----- INPUT FOR THIS TASK

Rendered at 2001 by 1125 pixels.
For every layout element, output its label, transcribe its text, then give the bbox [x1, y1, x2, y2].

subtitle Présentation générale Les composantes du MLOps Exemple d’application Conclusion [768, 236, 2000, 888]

----------
----- INPUT FOR THIS TASK

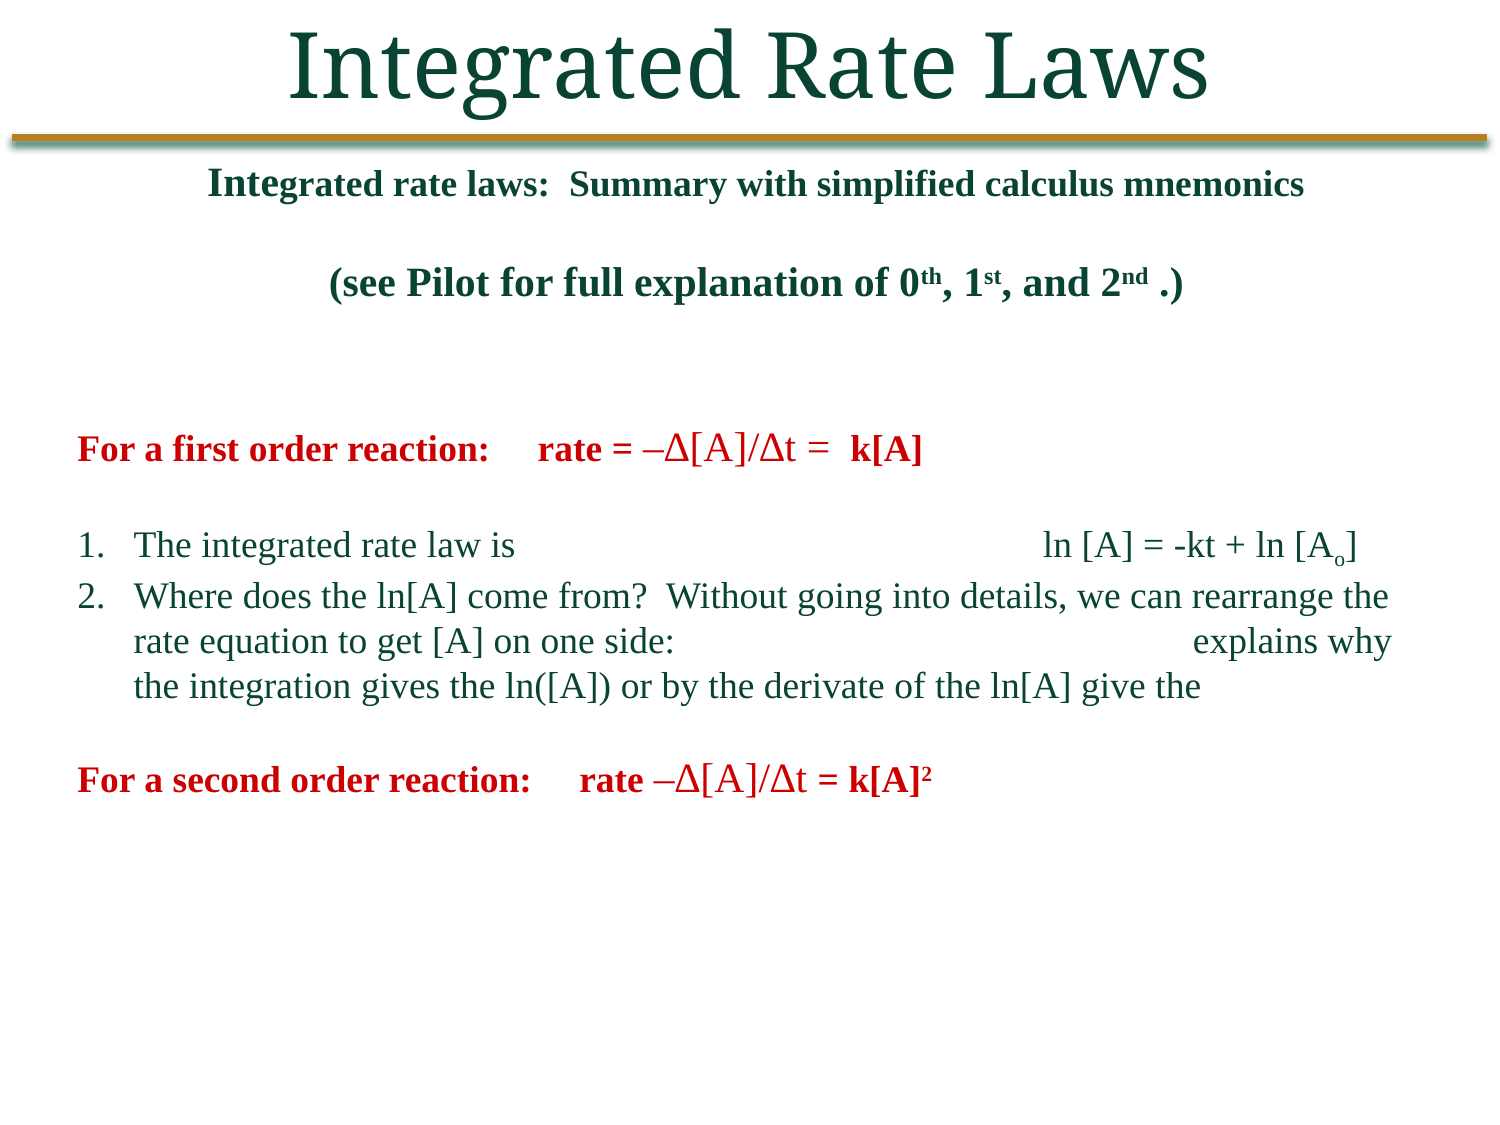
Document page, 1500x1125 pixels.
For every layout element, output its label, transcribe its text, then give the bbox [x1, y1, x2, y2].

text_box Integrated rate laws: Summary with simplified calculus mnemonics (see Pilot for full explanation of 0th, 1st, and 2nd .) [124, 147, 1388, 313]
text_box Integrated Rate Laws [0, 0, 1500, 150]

----------
----- INPUT FOR THIS TASK

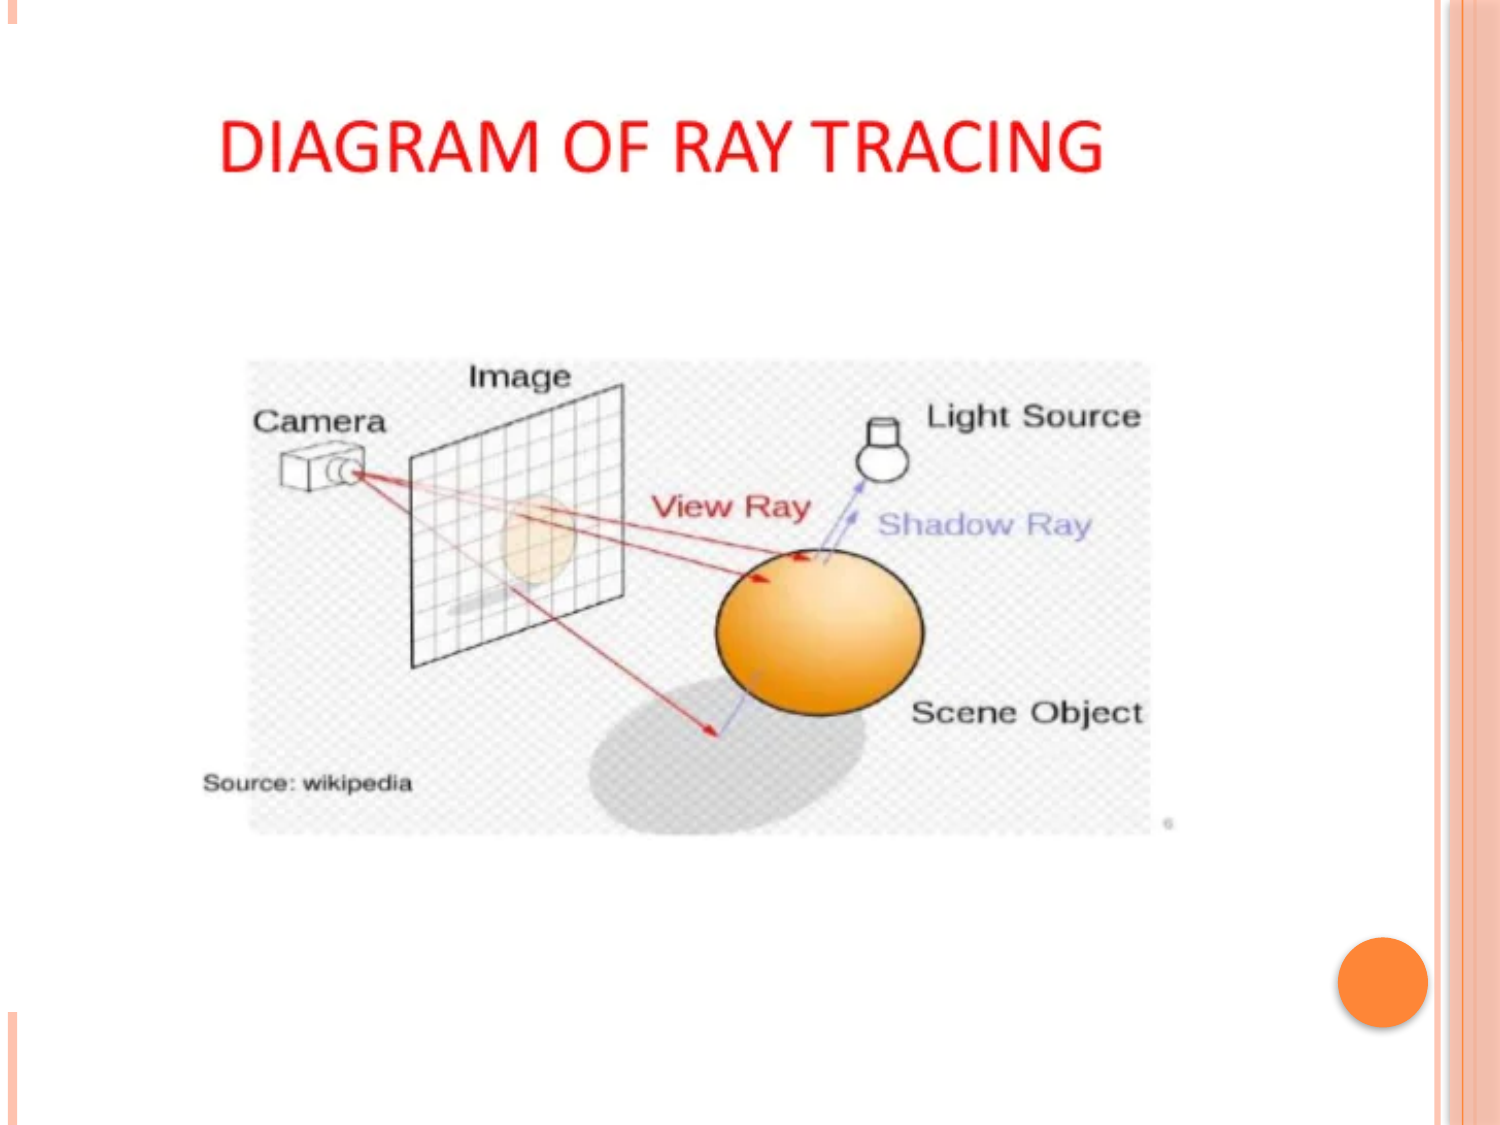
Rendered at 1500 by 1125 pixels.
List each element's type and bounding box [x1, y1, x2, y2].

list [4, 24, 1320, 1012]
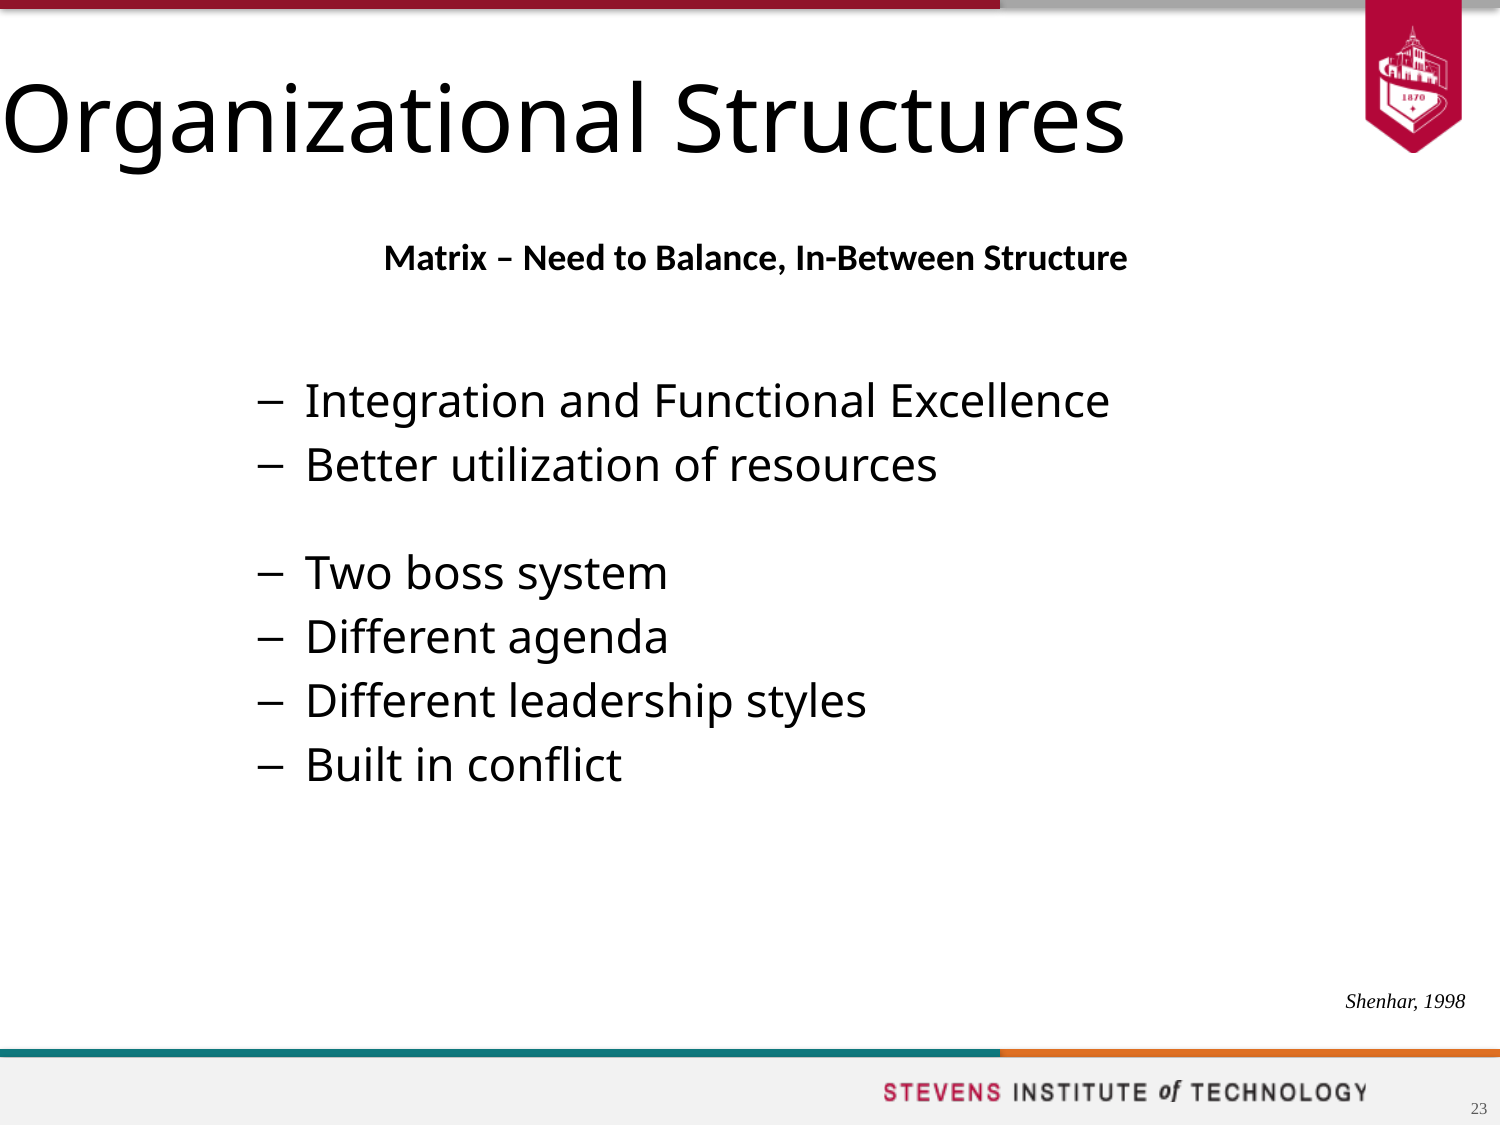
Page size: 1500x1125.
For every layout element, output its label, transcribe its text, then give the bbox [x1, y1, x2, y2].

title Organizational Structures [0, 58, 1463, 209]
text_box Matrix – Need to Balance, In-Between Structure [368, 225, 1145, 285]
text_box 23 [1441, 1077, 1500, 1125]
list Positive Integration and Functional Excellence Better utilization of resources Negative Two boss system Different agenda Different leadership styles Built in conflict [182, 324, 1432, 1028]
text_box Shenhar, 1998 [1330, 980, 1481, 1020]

----------

WHAT YOU NEED TO DO. In the listing above, find the line containing "Rendered at 1500 by 1125 pixels." and the line containing "Page size: 1500x1125.". Print those two lines and every line between them exactly, with no pictures.

ANSWER TO THIS EXERCISE.
Rendered at 1500 by 1125 pixels.
List each element's type and bounding box [x1, y1, x2, y2].

list [4, 24, 1320, 1012]
Page size: 1500x1125.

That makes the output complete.